━━━━━ SOURCE DATA
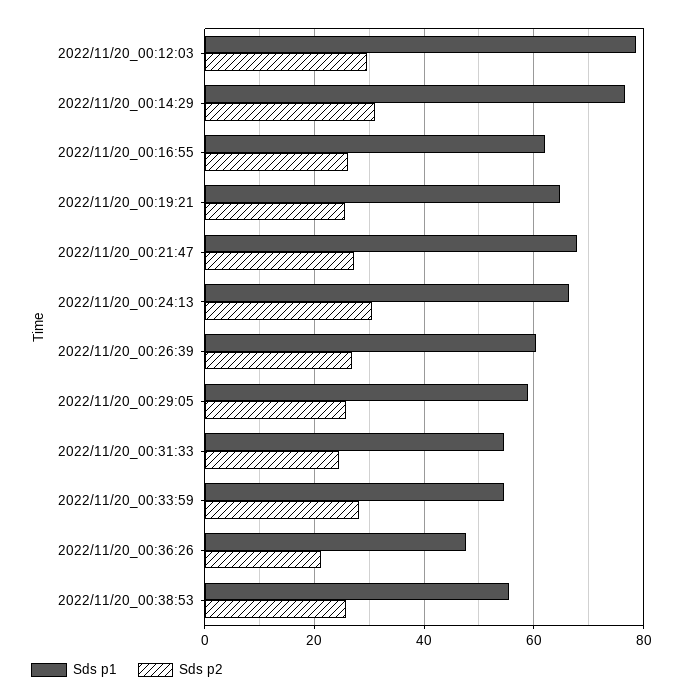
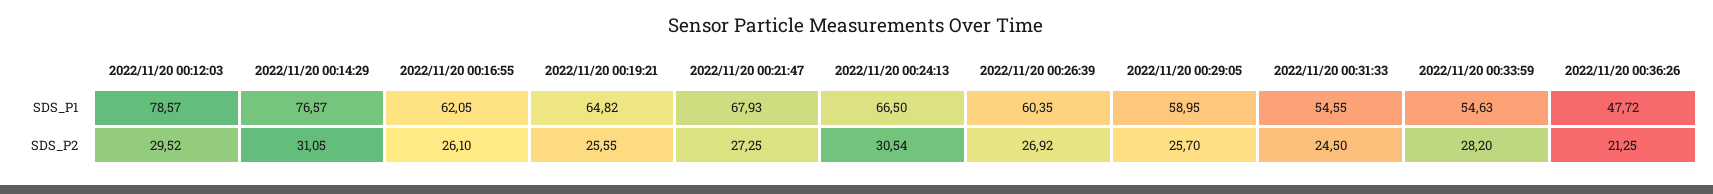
  {
    "Sds p1": {
      "2022/11/20_00:12:03": 78.57,
      "2022/11/20_00:14:29": 76.57,
      "2022/11/20_00:16:55": 62.05,
      "2022/11/20_00:19:21": 64.82,
      "2022/11/20_00:21:47": 67.93,
      "2022/11/20_00:24:13": 66.5,
      "2022/11/20_00:26:39": 60.35,
      "2022/11/20_00:29:05": 58.95,
      "2022/11/20_00:31:33": 54.55,
      "2022/11/20_00:33:59": 54.63,
-     "2022/11/20_00:36:26": 47.72,
+     "2022/11/20_00:36:26": 47.72
-     "2022/11/20_00:38:53": 56
    },
    "Sds p2": {
      "2022/11/20_00:12:03": 29.52,
      "2022/11/20_00:14:29": 31.05,
      "2022/11/20_00:16:55": 26.1,
      "2022/11/20_00:19:21": 25.55,
      "2022/11/20_00:21:47": 27.25,
      "2022/11/20_00:24:13": 30.54,
      "2022/11/20_00:26:39": 26.92,
      "2022/11/20_00:29:05": 25.7,
      "2022/11/20_00:31:33": 24.5,
      "2022/11/20_00:33:59": 28.2,
-     "2022/11/20_00:36:26": 21.25,
+     "2022/11/20_00:36:26": 21.25
-     "2022/11/20_00:38:53": 26
    }
  }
━━━━━━━━━━
The records above need to be copied exactly, though not their pictures.

  {
    "Sds p1": {
      "2022/11/20_00:12:03": 78.57,
      "2022/11/20_00:14:29": 76.57,
      "2022/11/20_00:16:55": 62.05,
      "2022/11/20_00:19:21": 64.82,
      "2022/11/20_00:21:47": 67.93,
      "2022/11/20_00:24:13": 66.5,
      "2022/11/20_00:26:39": 60.35,
      "2022/11/20_00:29:05": 58.95,
      "2022/11/20_00:31:33": 54.55,
      "2022/11/20_00:33:59": 54.63,
-     "2022/11/20_00:36:26": 47.72,
+     "2022/11/20_00:36:26": 47.72
-     "2022/11/20_00:38:53": 56
    },
    "Sds p2": {
      "2022/11/20_00:12:03": 29.52,
      "2022/11/20_00:14:29": 31.05,
      "2022/11/20_00:16:55": 26.1,
      "2022/11/20_00:19:21": 25.55,
      "2022/11/20_00:21:47": 27.25,
      "2022/11/20_00:24:13": 30.54,
      "2022/11/20_00:26:39": 26.92,
      "2022/11/20_00:29:05": 25.7,
      "2022/11/20_00:31:33": 24.5,
      "2022/11/20_00:33:59": 28.2,
-     "2022/11/20_00:36:26": 21.25,
+     "2022/11/20_00:36:26": 21.25
-     "2022/11/20_00:38:53": 26
    }
  }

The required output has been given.